Reference checks are a common part of the job hiring process. Whether written or verbal, they help to paint a picture of you as an employee and can make or break your chances of landing the role you’re after. We chat to our Talent Agent Jelena Lazic to find out just how important references are and how to make the most out of yours.
How important are referees to a potential employer?
References are important as they provide backing and support to everything you have discussed in the interview process. They are the people that have worked alongside you or managed you, so having them affirm what you’ve said gives your future employers peace of mind in the hiring process. They can also highlight areas of expertise that you may not have vocalised in your interviews.
Referees also provide valuable insight into how you like to be managed, what you’re like with other team members, what culture you thrive in and potential areas of improvement.
Who should you choose to be your referee/s?
Choose someone you trust and who you’ve worked with directly, and be sure to ask them first. Ideally your referees will be a manager or senior colleague, someone you have reported into. They are more likely to speak confidently about your skill set, personality traits, strengths and areas of improvement.

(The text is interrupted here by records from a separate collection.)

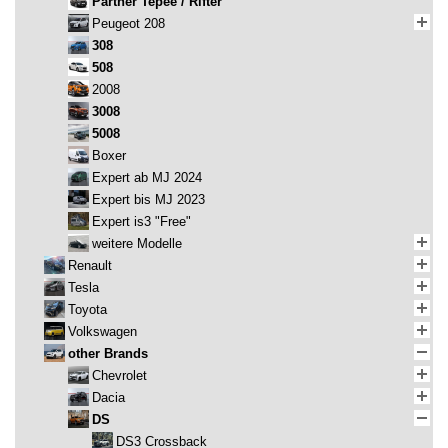
Partner Tepee / Rifter
Peugeot 208
308
508
2008
3008
5008
Boxer
Expert ab MJ 2024
Expert bis MJ 2023
Expert is3 "Free"
weitere Modelle
Renault
Tesla
Toyota
Volkswagen
other Brands
Chevrolet
Dacia
DS
DS3 Crossback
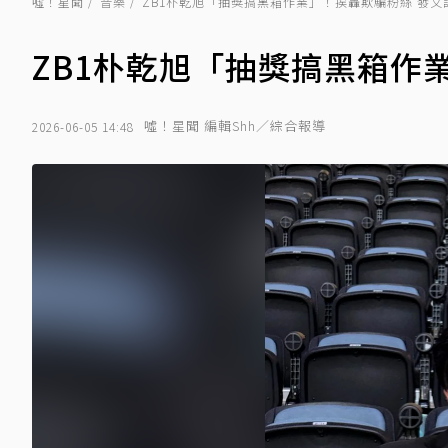
噓！星聞
音樂
ZB1朴乾旭「抽獎搞黑箱作業」！挨轟欺騙粉絲 發文
ZB1朴乾旭「抽獎搞黑箱作
噓！星聞 編輯Shh／綜合報導
2026-06-05 14:48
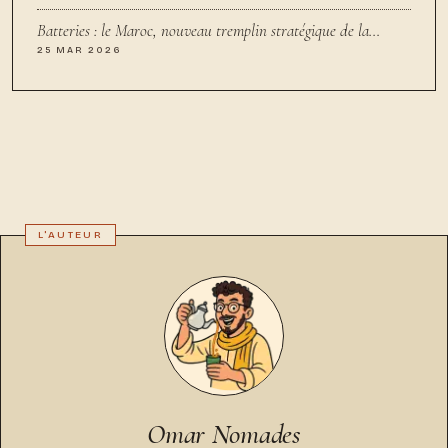
Batteries : le Maroc, nouveau tremplin stratégique de la…
25 MAR 2026
Omar Nomades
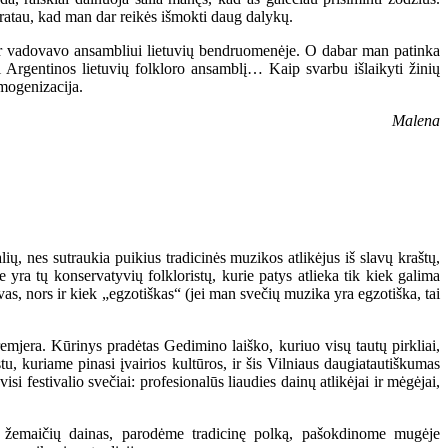
pratau, kad man dar reikės išmokti daug dalykų.
r vadovavo ansambliui lietuvių bendruomenėje. O dabar man patinka
ti Argentinos lietuvių folkloro ansamblį… Kaip svarbu išlaikyti žinių
omogenizacija.
Malena
lių, nes sutraukia puikius tradicinės muzikos atlikėjus iš slavų kraštų,
yra tų konservatyvių folkloristų, kurie patys atlieka tik kiek galima
avas, nors ir kiek „egzotiškas“ (jei man svečių muzika yra egzotiška, tai
emjera. Kūrinys pradėtas Gedimino laiško, kuriuo visų tautų pirkliai,
stu, kuriame pinasi įvairios kultūros, ir šis Vilniaus daugiatautiškumas
si festivalio svečiai: profesionalūs liaudies dainų atlikėjai ir mėgėjai,
 ir žemaičių dainas, parodėme tradicinę polką, pašokdinome mugėje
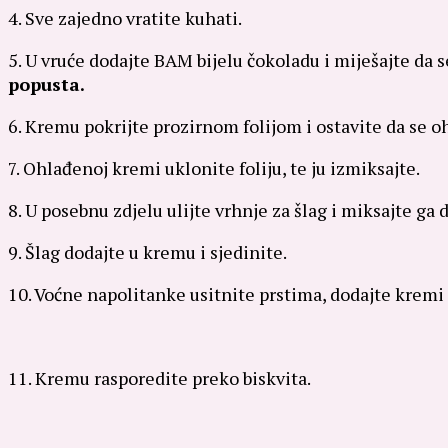
4. Sve zajedno vratite kuhati.
5. U vruće dodajte BAM bijelu čokoladu i miješajte da 
popusta.
6. Kremu pokrijte prozirnom folijom i ostavite da se oh
7. Ohlađenoj kremi uklonite foliju, te ju izmiksajte.
8. U posebnu zdjelu ulijte vrhnje za šlag i miksajte ga 
9. Šlag dodajte u kremu i sjedinite.
10. Voćne napolitanke usitnite prstima, dodajte kremi 
11. Kremu rasporedite preko biskvita.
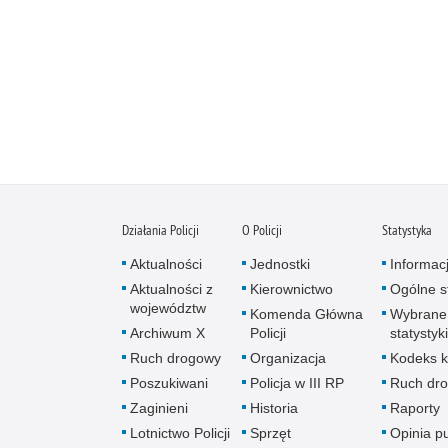
Działania Policji
O Policji
Statystyka
Aktualności
Jednostki
Informac
Aktualności z
Kierownictwo
Ogólne st
województw
Komenda Główna
Wybrane
Archiwum X
Policji
statystyki
Ruch drogowy
Organizacja
Kodeks k
Poszukiwani
Policja w III RP
Ruch dr
Zaginieni
Historia
Raporty
Lotnictwo Policji
Sprzęt
Opinia p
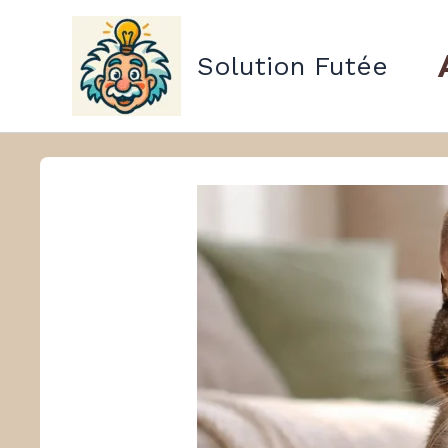
Aller
au
Solution Futée
contenu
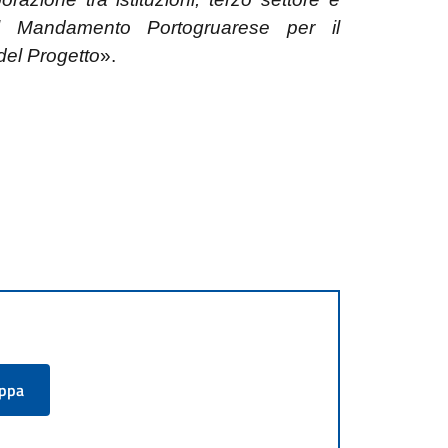
del Mandamento Portogruarese per il
del Progetto
».
appa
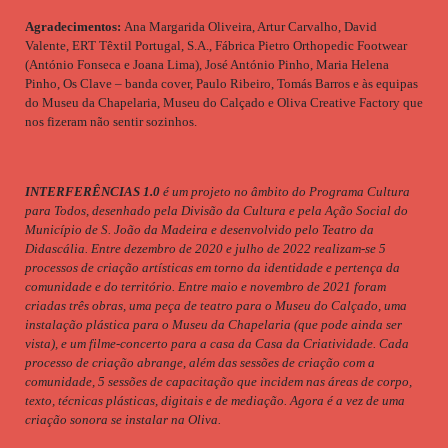
Agradecimentos:
Ana Margarida Oliveira, Artur Carvalho, David
Valente, ERT Têxtil Portugal, S.A., Fábrica Pietro Orthopedic Footwear
(António Fonseca e Joana Lima), José António Pinho, Maria Helena
Pinho, Os Clave – banda cover, Paulo Ribeiro, Tomás Barros e às equipas
do Museu da Chapelaria, Museu do Calçado e Oliva Creative Factory que
nos fizeram não sentir sozinhos.
INTERFERÊNCIAS 1.0
é um projeto no âmbito do Programa Cultura
para Todos, desenhado pela Divisão da Cultura e pela Ação Social do
Município de S. João da Madeira e desenvolvido pelo Teatro da
Didascália. Entre dezembro de 2020 e julho de 2022 realizam-se 5
processos de criação artísticas em torno da identidade e pertença da
comunidade e do território. Entre maio e novembro de 2021
foram
criadas três obras, uma peça de teatro para o Museu do Calçado, uma
instalação plástica para o Museu da Chapelaria (que pode ainda ser
vista), e um filme-concerto para a casa da Casa da Criatividade. Cada
processo de criação abrange, além das sessões de criação com a
comunidade, 5 sessões de capacitação que incidem nas áreas de corpo,
texto, técnicas plásticas, digitais e de mediação. Agora é a vez de uma
criação sonora se instalar na Oliva.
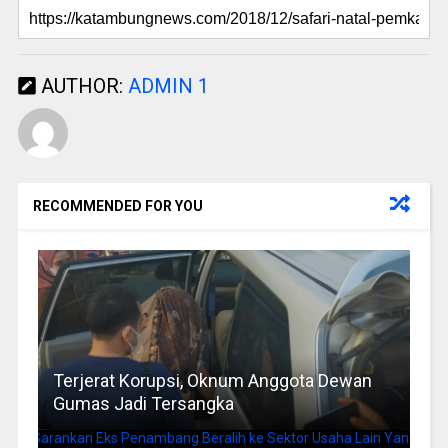
AUTHOR:
ADMIN 1
RECOMMENDED FOR YOU
Terjerat Korupsi, Oknum Anggota Dewan
Gumas Jadi Tersangka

A lot of talent may not feel comfortable in asking management for a reference if they are still working for them, so a senior colleague who is across a lot of the work you’re producing is the next best option, or a client you’ve worked for.
It’s important to leave on good terms with your referees as it can hinder future job applications if it’s not complimentary, or doesn’t align with what you’ve previously stated.
How do you make sure you’re on good terms with your references?
Firstly, ask permission to list this person as a reference and make sure they are comfortable doing so. Never talk poorly about former colleagues or companies as this doesn’t look good in the interview process and can also get back to people.
Be positive about your past experiences, be transparent as to why you’re leaving and give them the notice and respect they deserve, even after resigning.
What can you do if you get a bad reference?
This can be tricky if you are applying directly, as you will only be made aware if the hiring manager tells you. If this happens, picking up the phone and calling your referee is a good idea. There may be areas of improvement you weren’t aware of and can learn from. A call can ‘clear the air’, and with most industries being quite small it’s good to address any differences straight away and move forward with mutual respect.
As a recruiter, if a reference is not favourable we will flag it with you and recommend using another referee.
What happens if someone lists a fake referee – someone they say managed them but didn’t?
At Agency Iceberg, we email our reference checks to the referee with a series of questions to ensure the person giving the reference is who they say they are. The referee is also made aware that this is a legally binding document.
For anyone doing verbal references, a good way to check for validity is by contacting the company (HR, management) and confirming that the details of the referee matches up (title, name etc). We don’t progress an applicant who has listed false references.